ПРЕДОСТАВЛЕННЫЙ ТЕКСТ:
------------
Перелом жанровый сопровождается переломом идейным: происходит окончательный отказ от идеи Рима, разрыв с Элладой и концепцией эллинистической природы русского языка. Мандельштам берет курс на «обмирщение» поэтической речи. Этот отказ декларируется в статьях «Буря и натиск», «Вульгата» и «Заметках о поэзии» — последних статьях поэта, за которыми последовала автобиографическая проза «Шум времени».
Работа поэта с немецкими культурными и литературными реалиями в 1920-е годы не прерывалась. Присутствие немецкой тематики ощутимо как в стихах, так и в литературно-критических эссе этих лет. Во многих разножанровых работах рассыпаны как «немецкие» образы, так и высказывания Мандельштама о Германии и деятелях ее культуры. Рассматривая эти суждения и высказывания Мандельштама, касающиеся немецкой темы, мы постараемся не только подключить их к разбору главной темы нашего исследования, но и на их примере продемонстрировать механизмы коренного перелома в мировоззренческой и поэтической позиции поэта.
------------
ПРЕДОСТАВЛЕННЫЕ СТРОКИ:
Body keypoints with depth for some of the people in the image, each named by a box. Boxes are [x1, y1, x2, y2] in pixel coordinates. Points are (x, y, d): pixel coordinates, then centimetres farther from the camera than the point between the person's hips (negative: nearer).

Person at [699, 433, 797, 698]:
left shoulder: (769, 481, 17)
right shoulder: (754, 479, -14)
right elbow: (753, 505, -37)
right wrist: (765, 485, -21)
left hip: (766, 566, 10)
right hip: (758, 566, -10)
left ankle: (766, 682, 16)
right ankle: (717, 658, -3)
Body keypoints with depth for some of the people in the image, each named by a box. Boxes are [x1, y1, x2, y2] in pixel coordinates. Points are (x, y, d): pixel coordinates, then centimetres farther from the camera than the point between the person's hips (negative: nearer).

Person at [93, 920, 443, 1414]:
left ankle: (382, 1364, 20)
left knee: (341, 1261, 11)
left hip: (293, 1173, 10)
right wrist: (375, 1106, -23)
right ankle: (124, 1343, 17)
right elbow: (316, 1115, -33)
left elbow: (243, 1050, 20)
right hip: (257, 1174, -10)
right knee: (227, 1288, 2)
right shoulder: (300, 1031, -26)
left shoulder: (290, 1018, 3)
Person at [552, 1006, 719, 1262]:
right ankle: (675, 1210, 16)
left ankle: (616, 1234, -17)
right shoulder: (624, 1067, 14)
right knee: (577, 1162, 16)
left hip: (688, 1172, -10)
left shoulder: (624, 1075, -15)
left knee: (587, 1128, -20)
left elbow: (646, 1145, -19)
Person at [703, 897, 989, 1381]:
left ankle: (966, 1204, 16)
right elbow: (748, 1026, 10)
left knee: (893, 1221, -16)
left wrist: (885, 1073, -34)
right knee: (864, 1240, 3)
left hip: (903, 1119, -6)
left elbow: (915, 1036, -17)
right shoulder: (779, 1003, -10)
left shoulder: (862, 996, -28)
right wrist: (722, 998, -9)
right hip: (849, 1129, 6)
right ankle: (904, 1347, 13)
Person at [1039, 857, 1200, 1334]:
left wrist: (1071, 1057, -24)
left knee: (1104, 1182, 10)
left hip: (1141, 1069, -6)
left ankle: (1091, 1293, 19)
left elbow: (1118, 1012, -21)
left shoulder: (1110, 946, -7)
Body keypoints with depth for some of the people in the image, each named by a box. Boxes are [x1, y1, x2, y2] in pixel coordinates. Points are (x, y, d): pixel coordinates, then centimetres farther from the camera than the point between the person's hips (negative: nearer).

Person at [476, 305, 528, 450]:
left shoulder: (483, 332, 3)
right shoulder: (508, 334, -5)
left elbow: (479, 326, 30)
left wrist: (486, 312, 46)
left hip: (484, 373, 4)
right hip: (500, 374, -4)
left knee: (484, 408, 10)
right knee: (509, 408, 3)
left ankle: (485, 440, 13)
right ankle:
------------
ЧТО СДЕЛАТЬ: Подхватите текст о немецкой теме у Мандельштама и напишите его продолжение, начиная сразу после последнего предложения.

МЕСТО ДЛЯ ОТВЕТА:
2.2. Немецкие культурные реалии в эссеистике 1920-х годов
2.2.1. Германия, Европа и «Закат Европы»
В критической прозе Мандельштама 1921–1923 годов происходит интенсивное переосмысление опыта русской поэзии последних двадцати лет и ставятся новые поэтические задачи, связанные с коренным изменением культурно-политической ситуации в России и в Европе. Так, согласно статье «Пшеница человеческая», «остановка политической жизни Европы как самостоятельного, катастрофического процесса, завершившегося империалистической войной, совпала с прекращением органического роста национальных идей» (II, 250). Мандельштам выдвигает утопический проект нового европейского сознания; при этом старые «символистские» формулы «вселенского единства» соседствуют у него с идеалами «всемирного интернационала». Европа должна обрести себя «как целое», ощутить себя «нравственной личностью»: «Выход из национального распада… к вселенскому единству, к интернационалу лежит… через возрождение европейского сознания, через восстановление европеизма как нашей большой народности» (II, 250).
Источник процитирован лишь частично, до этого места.